AIM 1
Reproduce the part of the passage about the album Handwritten that starts at "On October 6, 2011, the" and ends at "their musical career.", without changing a character.

Handwritten is the fourth studio album and major label debut by American rock band the Gaslight Anthem, released on July 20, 2012, through Mercury Records. Produced by Brendan O'Brien, the album was preceded by its lead single, "45", and features liner notes by Nick Hornby.

Writing
As of July 2010, Brian Fallon said he was working on new material for a fourth album. Subsequently, Fallon stated on his blog that the band would start writing their record in January 2011. However, prior to playing at Pinkpop in June 2011, Fallon stated that they had just started working on the new album and that it would not be released for at least a few months. In the same interview, Fallon said the band's next record would sound closer to their breakthrough record, The '59 Sound, rather than American Slang. During this time, Fallon was also working with good friend Ian Perkins, putting the finishing touches on their side project the Horrible Crowes.

On October 6, 2011, the Gaslight Anthem announced via Facebook that they had officially signed with Mercury Records. They stated that they were sorry to leave their friends at SideOneDummy Records, but felt that the change was necessary for their musical career.

Recording
On October 14, 2011, the Gaslight Anthem announced that their last show before going into the studio to record their new album would be on December 9 at the Asbury Park Convention Hall.

On January 12, 2012, the band announced via their Twitter feed that they would be recording the following week in Nashville. Recording took place at Blackbird Studios, Nashville. On February 17, 2012, they announced that recording of original songs for the album had been completed and they would soon be recording b-sides and covers. It was announced on February 22, 2012, via the band's Twitter feed that their fourth album would be titled Handwritten.

PROVIDED RECORDS
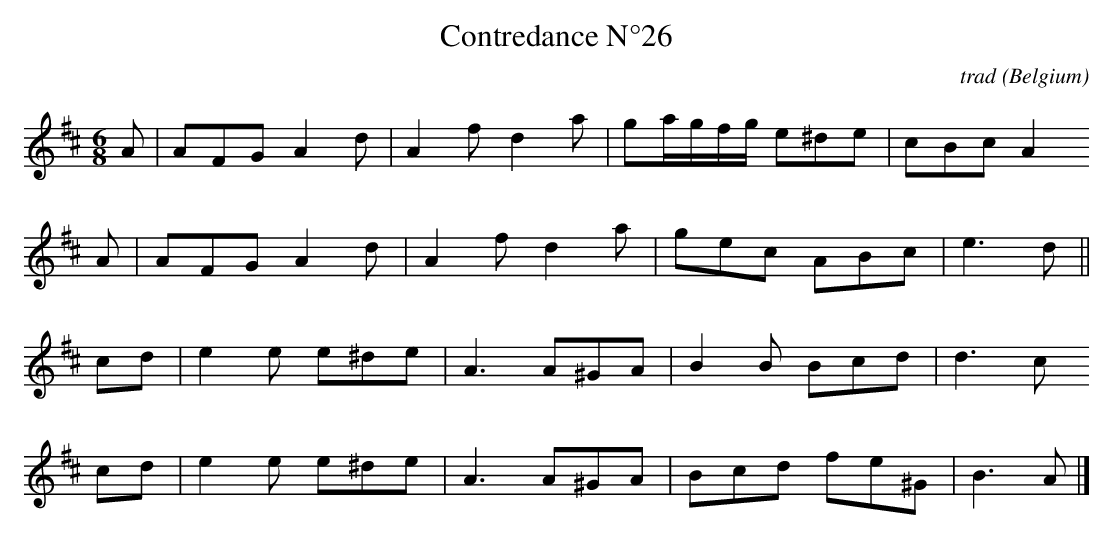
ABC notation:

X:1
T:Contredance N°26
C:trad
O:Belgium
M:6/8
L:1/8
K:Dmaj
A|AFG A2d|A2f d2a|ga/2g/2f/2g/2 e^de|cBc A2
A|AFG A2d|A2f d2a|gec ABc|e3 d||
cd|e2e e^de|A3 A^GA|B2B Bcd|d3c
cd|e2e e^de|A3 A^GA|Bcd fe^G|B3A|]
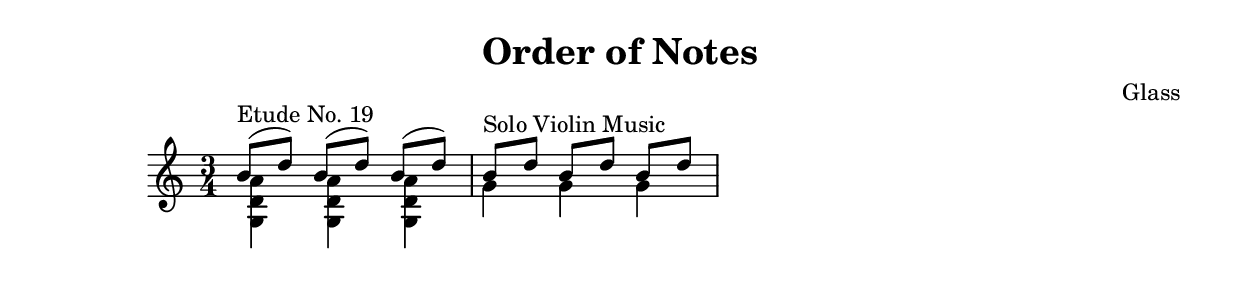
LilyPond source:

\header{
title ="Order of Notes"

...

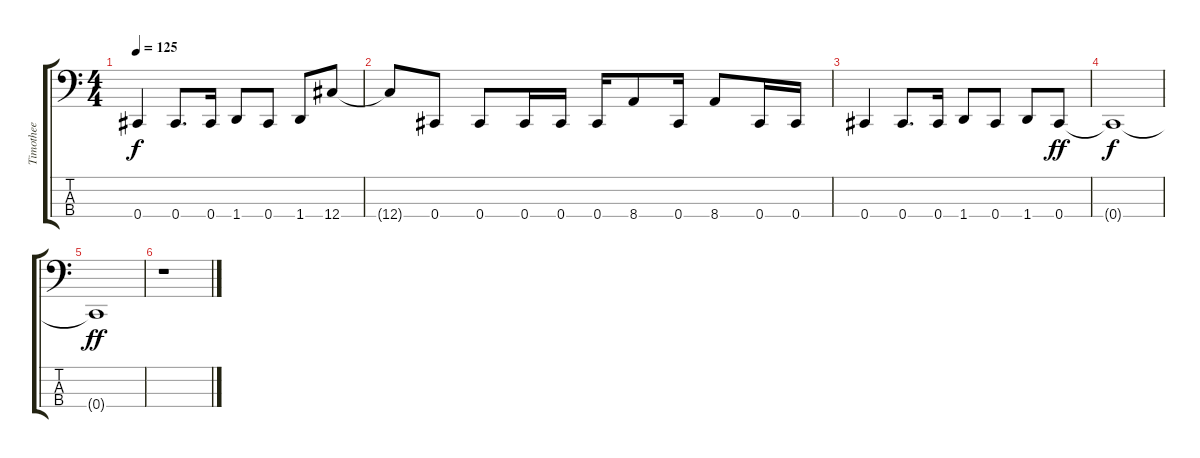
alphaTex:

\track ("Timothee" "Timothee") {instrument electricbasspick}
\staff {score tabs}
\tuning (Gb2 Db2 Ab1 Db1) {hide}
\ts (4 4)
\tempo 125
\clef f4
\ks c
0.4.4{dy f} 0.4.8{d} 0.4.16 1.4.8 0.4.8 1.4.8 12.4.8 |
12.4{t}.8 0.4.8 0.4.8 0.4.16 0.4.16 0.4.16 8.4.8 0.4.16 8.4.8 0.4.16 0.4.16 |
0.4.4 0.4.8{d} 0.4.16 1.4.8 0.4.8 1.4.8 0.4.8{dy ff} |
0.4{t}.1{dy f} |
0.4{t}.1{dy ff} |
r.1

AIM 2
Pick out every line of the records that contains the string "track".

CORRECT OUTPUT 1
On October 6, 2011, the Gaslight Anthem announced via Facebook that they had officially signed with Mercury Records. They stated that they were sorry to leave their friends at SideOneDummy Records, but felt that the change was necessary for their musical career.

CORRECT OUTPUT 2
\track ("Timothee" "Timothee") {instrument electricbasspick}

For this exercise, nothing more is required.